[Saved data entries]
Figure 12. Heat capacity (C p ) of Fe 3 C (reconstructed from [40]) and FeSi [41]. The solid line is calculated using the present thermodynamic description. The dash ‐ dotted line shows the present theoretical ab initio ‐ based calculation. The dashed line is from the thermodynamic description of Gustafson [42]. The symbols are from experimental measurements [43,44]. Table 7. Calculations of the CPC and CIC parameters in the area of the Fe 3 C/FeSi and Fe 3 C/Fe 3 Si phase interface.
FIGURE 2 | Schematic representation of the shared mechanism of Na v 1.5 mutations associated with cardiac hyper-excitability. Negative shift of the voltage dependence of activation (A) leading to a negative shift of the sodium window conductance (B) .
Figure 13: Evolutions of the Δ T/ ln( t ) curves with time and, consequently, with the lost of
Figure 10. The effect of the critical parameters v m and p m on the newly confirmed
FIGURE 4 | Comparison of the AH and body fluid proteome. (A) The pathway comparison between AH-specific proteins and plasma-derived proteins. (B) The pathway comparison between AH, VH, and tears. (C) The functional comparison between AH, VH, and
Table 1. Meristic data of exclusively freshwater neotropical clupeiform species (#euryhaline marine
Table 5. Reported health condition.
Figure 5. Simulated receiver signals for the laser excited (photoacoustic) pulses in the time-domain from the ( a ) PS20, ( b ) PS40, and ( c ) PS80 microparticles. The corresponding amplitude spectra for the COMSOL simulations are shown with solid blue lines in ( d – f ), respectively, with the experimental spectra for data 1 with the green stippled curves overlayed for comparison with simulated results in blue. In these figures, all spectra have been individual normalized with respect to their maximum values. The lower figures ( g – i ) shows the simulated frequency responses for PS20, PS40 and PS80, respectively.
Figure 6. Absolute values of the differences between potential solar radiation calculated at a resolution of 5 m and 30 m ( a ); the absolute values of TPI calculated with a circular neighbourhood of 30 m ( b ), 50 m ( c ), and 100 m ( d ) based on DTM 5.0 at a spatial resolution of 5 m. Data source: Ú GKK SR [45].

> [Requirement]: Copy every line of the entries above in which "parameters" occurs.

> [Response area]:
Figure 12. Heat capacity (C p ) of Fe 3 C (reconstructed from [40]) and FeSi [41]. The solid line is calculated using the present thermodynamic description. The dash ‐ dotted line shows the present theoretical ab initio ‐ based calculation. The dashed line is from the thermodynamic description of Gustafson [42]. The symbols are from experimental measurements [43,44]. Table 7. Calculations of the CPC and CIC parameters in the area of the Fe 3 C/FeSi and Fe 3 C/Fe 3 Si phase interface.
Figure 10. The effect of the critical parameters v m and p m on the newly confirmed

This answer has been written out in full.